My lifelong dream was to become an independent woman and manage my life under my own supervision rather than following others’ possessive control. I did become independent, enabling myself to use my own logical and emotional intelligence to make life decisions. Didn’t I get all I wished for? What was missing? I was puzzled.
My interest and passion for books has always had a major focus on Philosophy, Sociology, and Psychology. Around 2009, I found myself drawn into Psychology, specifically the concept of “Self-actualization” introduced by Abraham Maslow. I attended seminars, read books, and talked about it almost all the time. I have this obsessive behavior that my husband politely calls “Passion”. When I get excited about one new subject, I change the lenses of my life glasses to that particular subject. Even trips to the grocery store are seen and analyzed through these new lenses.
Reading more about it and living with this concept for a while, I got to the learn that Maslow thinks the ultimate goal of being is to become self-actualized, to use one’s potential fully. Along with this, studying about altruism helped me to understand to become self-actualized, one needs to become compassionate first.
Well, I always tried to have good intentions towards others around me, but this concept was asking a lot more than that. Not only did I need to learn to be less judgmental and to avoid jumping to conclusions about others’ behavior, I also needed to be compassionate towards myself. I needed to stop criticizing myself and become gentle with myself. WOW! I thought. As a woman raised under the authoritative government and culture of Iran during the 1970s and 1980s, I believed I was never “good enough”, which to me is the major outcome of being controlled by possessive behavior coming from Government, spouses, and parents.
I had to re-wire everything in my head. It took me a few years to digest this new concept of being self-compassionate. Living in America and having good company around me and not being under possessive behavior helped tremendously and made the process possible.
Reading books has helped me expand my knowledge and form a broader point of view. It has helped me to develop less judgmental and more empathetic behavior every day.
In this mental journey from Marxism to Mullahs to living in the land of democracy and beginning the path to self-actualization, I have learned to investigate many great thinkers through their books, and then use my birth-right of freedom to interpret their words to my life circumstances. I learned there are unlimited paths to freedom.

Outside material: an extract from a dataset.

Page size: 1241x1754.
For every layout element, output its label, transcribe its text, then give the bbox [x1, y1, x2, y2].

Everyone creates their own unique path, but we are all in this together.
I have come to learn that with compassion towards others and ourselves, doing the best we can at every moment of life is “the PURPOSE of life”.

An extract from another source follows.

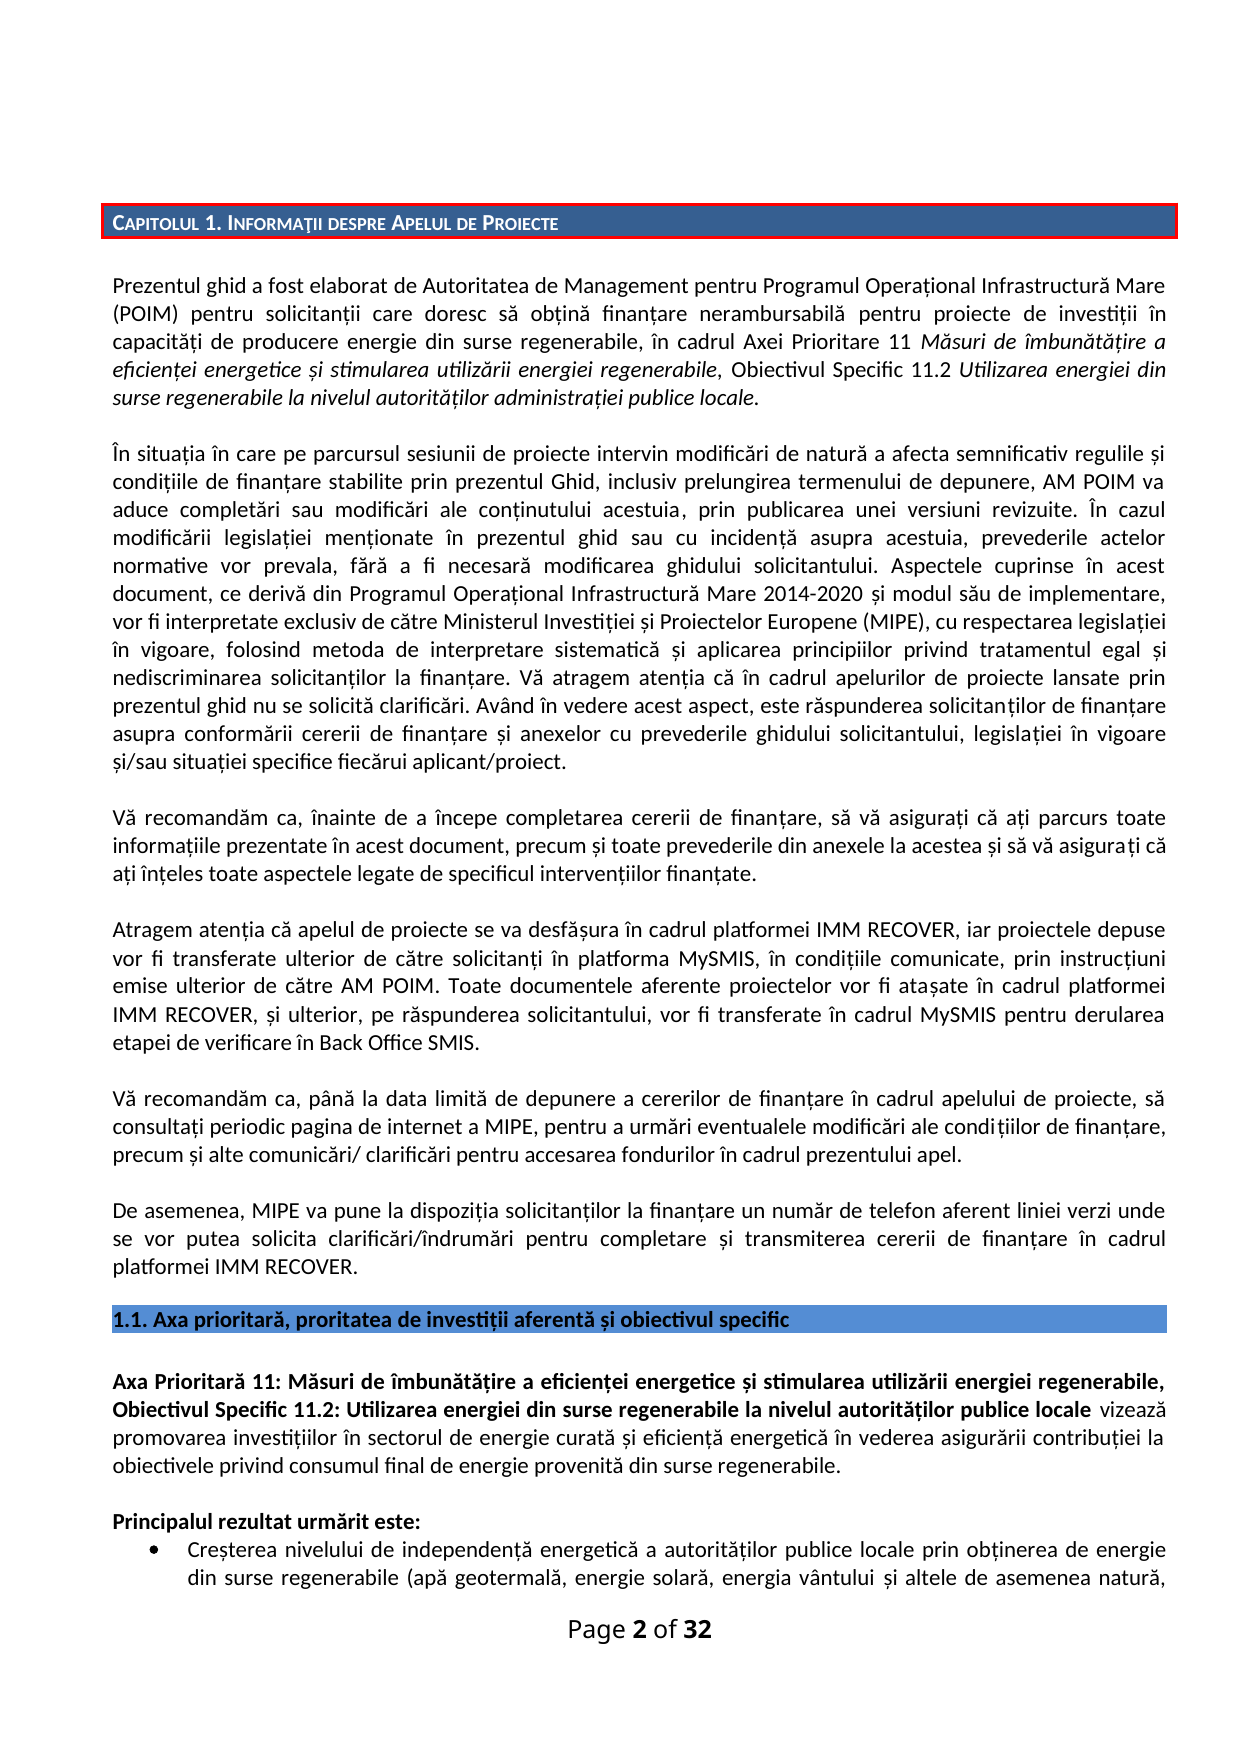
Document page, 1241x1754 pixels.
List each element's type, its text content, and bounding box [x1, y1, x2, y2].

On the journey to self-compassion, I learned writing even more than reading brings out all the passion and joy of life in me. While writing, I feel the freedom in my spirit. When I am writing, I don’t feel the passage of time. Jane Friedman explains those moments very well, “Time stops; you’re in the flow”. Writing also helps me feel the most compassionate to others.
When you write stories, you need to see beyond the surface of what happened. When you write, you learn each person has strengths and flaws. Under different circumstances, people do the best they can and making mistakes is a natural part of life. Everyone needs support to improve. When you write, you learn that in fact, to accept the imperfect nature of being and improving it is another way of expressing “the PURPOSE of life” and the ultimate FREEDOM for humans.
Last but not least, I learned having freedom is not the end of the journey, it is the journey itself. The beauty of this long journey is that it is never-ending. There is always deeper freedom in life to explore. Life is limitless.
And finally, there are always more BOOKS to read and to write.